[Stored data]
# # # #

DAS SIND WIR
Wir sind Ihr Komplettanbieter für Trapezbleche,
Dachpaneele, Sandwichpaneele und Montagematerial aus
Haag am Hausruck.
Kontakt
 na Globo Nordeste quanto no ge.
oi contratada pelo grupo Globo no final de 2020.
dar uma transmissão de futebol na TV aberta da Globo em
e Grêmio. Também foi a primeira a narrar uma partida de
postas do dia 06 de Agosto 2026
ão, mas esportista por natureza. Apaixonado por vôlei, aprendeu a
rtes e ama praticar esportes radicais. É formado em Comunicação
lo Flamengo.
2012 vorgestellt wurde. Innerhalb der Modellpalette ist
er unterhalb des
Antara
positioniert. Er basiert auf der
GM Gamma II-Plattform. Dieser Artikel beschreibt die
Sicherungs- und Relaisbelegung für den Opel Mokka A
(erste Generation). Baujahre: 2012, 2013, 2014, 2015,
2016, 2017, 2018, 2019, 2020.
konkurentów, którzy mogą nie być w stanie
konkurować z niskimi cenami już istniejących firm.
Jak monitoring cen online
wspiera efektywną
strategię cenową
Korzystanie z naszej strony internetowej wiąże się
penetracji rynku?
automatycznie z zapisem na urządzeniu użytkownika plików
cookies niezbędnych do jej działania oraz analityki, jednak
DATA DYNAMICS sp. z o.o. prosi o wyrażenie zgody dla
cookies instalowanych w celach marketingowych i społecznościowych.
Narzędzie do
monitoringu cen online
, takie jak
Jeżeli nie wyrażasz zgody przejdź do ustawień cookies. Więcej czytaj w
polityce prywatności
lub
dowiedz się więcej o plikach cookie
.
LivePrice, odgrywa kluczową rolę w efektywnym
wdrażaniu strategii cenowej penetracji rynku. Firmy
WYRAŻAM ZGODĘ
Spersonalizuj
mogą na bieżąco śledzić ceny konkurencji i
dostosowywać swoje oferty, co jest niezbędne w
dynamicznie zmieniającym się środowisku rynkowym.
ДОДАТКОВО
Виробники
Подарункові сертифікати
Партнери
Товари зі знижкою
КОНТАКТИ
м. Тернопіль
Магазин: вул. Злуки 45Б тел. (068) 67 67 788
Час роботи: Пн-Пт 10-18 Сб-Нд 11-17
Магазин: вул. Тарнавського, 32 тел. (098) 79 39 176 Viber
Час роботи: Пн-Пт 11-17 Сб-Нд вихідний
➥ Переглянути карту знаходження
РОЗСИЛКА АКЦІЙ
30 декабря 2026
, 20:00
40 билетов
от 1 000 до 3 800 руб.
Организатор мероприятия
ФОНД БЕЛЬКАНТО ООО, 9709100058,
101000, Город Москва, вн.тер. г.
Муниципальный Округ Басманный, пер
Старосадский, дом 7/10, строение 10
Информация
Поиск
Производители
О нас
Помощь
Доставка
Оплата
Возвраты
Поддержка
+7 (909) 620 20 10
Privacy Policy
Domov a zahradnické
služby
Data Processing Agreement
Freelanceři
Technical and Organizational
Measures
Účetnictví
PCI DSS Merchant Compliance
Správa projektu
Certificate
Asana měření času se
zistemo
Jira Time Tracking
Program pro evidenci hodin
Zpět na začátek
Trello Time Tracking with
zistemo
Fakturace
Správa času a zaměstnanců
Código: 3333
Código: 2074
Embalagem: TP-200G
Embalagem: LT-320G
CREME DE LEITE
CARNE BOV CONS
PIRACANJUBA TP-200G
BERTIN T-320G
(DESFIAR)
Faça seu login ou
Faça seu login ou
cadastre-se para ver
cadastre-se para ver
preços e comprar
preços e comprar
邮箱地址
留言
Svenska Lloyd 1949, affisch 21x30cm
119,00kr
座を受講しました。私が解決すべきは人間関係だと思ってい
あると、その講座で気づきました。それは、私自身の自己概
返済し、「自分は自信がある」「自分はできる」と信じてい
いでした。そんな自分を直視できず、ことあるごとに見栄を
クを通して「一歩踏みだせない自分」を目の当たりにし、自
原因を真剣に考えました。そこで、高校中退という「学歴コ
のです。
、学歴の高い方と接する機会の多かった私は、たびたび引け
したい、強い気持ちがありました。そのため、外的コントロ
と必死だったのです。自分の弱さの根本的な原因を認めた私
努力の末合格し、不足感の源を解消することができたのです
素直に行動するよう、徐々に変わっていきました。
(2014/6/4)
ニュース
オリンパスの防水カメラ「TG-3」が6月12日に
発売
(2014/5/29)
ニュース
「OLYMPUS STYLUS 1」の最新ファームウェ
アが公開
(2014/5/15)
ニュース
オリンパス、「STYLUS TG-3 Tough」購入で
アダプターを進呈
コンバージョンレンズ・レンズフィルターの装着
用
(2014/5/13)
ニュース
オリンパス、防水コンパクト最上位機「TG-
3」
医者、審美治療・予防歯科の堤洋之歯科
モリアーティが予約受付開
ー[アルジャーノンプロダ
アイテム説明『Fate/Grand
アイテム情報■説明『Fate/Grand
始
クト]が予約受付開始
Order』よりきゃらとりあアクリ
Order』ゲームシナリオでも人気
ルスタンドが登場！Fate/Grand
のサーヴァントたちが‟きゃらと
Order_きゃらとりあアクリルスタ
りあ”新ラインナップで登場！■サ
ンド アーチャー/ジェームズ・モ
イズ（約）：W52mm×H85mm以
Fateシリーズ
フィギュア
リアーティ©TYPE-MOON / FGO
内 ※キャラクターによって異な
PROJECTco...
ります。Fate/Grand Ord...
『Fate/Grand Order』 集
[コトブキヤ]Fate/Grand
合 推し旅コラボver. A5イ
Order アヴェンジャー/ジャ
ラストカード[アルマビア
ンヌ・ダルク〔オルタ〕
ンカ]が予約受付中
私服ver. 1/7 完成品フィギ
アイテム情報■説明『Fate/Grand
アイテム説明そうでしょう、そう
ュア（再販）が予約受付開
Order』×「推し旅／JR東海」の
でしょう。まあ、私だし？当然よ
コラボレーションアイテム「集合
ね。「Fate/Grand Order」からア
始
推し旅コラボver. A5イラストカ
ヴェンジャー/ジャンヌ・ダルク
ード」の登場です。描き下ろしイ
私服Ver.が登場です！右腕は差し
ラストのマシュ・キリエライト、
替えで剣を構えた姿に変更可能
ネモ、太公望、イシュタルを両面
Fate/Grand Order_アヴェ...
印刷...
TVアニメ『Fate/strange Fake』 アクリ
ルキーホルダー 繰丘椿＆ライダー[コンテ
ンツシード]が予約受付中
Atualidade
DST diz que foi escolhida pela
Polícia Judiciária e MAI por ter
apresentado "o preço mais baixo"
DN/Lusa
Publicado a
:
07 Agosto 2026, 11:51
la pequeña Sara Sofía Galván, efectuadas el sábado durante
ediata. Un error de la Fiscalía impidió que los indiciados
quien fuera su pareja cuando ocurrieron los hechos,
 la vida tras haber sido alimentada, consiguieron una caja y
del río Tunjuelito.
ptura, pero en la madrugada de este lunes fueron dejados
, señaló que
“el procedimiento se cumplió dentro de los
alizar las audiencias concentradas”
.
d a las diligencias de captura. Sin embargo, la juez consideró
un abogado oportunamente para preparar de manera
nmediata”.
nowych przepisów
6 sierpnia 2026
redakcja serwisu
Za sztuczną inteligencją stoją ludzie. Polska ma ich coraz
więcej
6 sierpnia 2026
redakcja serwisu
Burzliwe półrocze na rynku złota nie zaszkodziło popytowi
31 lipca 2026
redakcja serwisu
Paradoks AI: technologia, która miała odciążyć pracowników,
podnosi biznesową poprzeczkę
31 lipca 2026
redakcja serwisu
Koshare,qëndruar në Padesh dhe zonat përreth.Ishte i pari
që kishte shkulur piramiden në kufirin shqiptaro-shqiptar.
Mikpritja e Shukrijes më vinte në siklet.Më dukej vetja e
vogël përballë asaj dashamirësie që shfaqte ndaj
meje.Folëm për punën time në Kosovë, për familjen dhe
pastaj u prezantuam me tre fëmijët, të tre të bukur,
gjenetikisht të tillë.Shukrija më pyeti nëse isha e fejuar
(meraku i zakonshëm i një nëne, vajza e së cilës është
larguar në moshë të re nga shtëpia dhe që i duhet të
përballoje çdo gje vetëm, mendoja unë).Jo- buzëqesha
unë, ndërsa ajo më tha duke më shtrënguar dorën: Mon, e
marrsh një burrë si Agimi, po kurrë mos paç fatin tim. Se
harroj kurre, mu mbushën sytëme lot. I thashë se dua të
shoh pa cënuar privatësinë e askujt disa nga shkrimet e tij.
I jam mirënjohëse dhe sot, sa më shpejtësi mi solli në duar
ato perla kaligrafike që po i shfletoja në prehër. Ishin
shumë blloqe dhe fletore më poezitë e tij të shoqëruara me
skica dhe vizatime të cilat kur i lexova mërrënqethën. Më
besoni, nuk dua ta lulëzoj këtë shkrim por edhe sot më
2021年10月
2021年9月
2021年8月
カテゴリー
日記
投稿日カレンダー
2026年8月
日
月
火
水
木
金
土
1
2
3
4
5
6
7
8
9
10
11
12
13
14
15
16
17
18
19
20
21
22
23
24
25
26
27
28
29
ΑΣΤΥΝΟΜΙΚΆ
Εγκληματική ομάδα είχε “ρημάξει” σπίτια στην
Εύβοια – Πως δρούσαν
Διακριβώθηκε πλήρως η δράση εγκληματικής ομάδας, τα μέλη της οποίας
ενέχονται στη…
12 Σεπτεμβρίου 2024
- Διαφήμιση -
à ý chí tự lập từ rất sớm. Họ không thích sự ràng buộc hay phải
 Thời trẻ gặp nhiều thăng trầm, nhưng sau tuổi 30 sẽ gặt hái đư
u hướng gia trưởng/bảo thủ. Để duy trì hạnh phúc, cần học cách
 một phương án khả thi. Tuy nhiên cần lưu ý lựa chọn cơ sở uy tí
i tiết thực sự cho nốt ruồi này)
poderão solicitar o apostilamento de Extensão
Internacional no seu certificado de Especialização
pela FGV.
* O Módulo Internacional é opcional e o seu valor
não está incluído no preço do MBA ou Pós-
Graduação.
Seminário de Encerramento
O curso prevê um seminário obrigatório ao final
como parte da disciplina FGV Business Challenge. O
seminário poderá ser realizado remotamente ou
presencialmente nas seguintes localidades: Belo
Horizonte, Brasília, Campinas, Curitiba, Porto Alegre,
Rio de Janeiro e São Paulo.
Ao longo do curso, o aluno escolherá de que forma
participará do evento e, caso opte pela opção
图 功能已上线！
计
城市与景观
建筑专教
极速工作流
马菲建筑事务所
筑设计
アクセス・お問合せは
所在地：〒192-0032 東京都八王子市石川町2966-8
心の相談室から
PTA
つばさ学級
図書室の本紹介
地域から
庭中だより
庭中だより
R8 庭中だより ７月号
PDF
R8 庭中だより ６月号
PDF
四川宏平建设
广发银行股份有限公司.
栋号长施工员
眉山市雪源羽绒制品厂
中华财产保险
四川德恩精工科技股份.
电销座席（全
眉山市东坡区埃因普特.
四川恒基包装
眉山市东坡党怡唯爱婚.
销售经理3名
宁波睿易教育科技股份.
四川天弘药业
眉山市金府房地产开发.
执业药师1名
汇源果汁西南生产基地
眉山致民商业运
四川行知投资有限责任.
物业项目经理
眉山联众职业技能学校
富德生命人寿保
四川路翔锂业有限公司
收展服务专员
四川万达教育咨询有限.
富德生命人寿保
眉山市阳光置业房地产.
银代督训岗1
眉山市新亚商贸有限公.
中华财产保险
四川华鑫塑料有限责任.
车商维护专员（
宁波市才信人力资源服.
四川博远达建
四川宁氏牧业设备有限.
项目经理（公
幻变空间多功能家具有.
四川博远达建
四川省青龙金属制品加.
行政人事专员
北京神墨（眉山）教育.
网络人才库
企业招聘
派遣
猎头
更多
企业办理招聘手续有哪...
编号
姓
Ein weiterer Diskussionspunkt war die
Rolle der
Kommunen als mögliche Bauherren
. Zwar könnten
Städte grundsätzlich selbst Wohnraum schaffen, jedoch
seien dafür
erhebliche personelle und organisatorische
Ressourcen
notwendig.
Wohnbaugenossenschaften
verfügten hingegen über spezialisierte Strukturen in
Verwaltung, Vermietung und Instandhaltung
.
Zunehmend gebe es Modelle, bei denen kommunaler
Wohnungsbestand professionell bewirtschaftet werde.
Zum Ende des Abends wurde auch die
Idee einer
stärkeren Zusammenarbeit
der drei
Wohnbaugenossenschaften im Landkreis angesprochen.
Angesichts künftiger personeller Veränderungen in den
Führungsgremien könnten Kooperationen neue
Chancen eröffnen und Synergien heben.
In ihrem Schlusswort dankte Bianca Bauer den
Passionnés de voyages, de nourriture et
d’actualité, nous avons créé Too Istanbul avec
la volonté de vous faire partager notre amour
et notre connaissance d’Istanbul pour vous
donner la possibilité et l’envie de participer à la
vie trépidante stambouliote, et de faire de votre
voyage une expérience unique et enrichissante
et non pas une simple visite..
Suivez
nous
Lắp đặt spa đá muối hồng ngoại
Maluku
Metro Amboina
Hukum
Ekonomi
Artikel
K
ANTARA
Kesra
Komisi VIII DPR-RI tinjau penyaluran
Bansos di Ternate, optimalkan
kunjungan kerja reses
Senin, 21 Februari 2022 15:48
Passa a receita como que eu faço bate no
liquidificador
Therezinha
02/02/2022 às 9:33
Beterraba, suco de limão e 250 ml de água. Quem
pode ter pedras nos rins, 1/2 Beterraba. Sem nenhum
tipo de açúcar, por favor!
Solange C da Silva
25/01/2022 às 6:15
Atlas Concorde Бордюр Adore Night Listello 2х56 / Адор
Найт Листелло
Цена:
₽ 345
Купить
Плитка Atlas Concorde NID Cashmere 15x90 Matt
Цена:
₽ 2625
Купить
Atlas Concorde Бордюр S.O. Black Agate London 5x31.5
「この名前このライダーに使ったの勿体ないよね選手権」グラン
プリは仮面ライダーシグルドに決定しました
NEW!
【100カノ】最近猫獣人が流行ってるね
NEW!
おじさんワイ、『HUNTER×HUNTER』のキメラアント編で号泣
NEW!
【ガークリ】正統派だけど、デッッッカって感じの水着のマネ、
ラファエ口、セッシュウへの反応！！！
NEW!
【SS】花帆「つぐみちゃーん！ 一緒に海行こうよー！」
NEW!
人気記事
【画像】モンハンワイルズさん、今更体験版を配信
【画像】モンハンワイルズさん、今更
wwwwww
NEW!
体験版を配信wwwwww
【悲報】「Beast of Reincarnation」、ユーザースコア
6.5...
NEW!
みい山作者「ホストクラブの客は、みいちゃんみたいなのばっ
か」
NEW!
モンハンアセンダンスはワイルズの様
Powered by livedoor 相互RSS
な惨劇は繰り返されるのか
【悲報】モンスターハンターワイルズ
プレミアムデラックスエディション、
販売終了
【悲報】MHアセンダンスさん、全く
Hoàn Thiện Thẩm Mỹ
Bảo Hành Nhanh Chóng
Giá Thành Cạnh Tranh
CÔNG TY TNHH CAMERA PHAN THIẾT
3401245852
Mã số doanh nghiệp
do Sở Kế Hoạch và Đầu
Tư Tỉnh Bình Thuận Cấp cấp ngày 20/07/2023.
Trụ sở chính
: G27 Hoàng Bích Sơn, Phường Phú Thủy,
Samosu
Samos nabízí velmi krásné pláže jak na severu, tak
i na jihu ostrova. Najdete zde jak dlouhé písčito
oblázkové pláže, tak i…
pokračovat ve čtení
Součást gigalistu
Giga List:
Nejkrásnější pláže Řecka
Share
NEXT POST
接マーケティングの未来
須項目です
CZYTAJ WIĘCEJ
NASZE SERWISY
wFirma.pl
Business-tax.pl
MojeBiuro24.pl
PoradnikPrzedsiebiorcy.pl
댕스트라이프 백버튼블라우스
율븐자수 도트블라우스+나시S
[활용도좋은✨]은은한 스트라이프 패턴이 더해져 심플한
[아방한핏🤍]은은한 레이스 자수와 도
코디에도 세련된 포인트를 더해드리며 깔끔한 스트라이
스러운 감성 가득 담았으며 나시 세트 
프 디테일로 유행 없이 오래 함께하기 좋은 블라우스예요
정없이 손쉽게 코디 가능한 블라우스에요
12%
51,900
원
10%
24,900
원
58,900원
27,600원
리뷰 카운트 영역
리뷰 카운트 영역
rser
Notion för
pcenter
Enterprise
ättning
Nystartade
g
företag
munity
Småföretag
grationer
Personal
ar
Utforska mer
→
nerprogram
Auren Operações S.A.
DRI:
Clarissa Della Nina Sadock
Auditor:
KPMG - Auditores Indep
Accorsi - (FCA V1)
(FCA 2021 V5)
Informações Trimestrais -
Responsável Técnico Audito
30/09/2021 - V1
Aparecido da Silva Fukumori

# # # #

**What is being asked:** In the reply, include exactly the lines from the beginning of the entries above through the line holding "cookies niezbędnych do", and nothing besides.

**Answer space:**
DAS SIND WIR
Wir sind Ihr Komplettanbieter für Trapezbleche,
Dachpaneele, Sandwichpaneele und Montagematerial aus
Haag am Hausruck.
Kontakt
 na Globo Nordeste quanto no ge.
oi contratada pelo grupo Globo no final de 2020.
dar uma transmissão de futebol na TV aberta da Globo em
e Grêmio. Também foi a primeira a narrar uma partida de
postas do dia 06 de Agosto 2026
ão, mas esportista por natureza. Apaixonado por vôlei, aprendeu a
rtes e ama praticar esportes radicais. É formado em Comunicação
lo Flamengo.
2012 vorgestellt wurde. Innerhalb der Modellpalette ist
er unterhalb des
Antara
positioniert. Er basiert auf der
GM Gamma II-Plattform. Dieser Artikel beschreibt die
Sicherungs- und Relaisbelegung für den Opel Mokka A
(erste Generation). Baujahre: 2012, 2013, 2014, 2015,
2016, 2017, 2018, 2019, 2020.
konkurentów, którzy mogą nie być w stanie
konkurować z niskimi cenami już istniejących firm.
Jak monitoring cen online
wspiera efektywną
strategię cenową
Korzystanie z naszej strony internetowej wiąże się
penetracji rynku?
automatycznie z zapisem na urządzeniu użytkownika plików
cookies niezbędnych do jej działania oraz analityki, jednak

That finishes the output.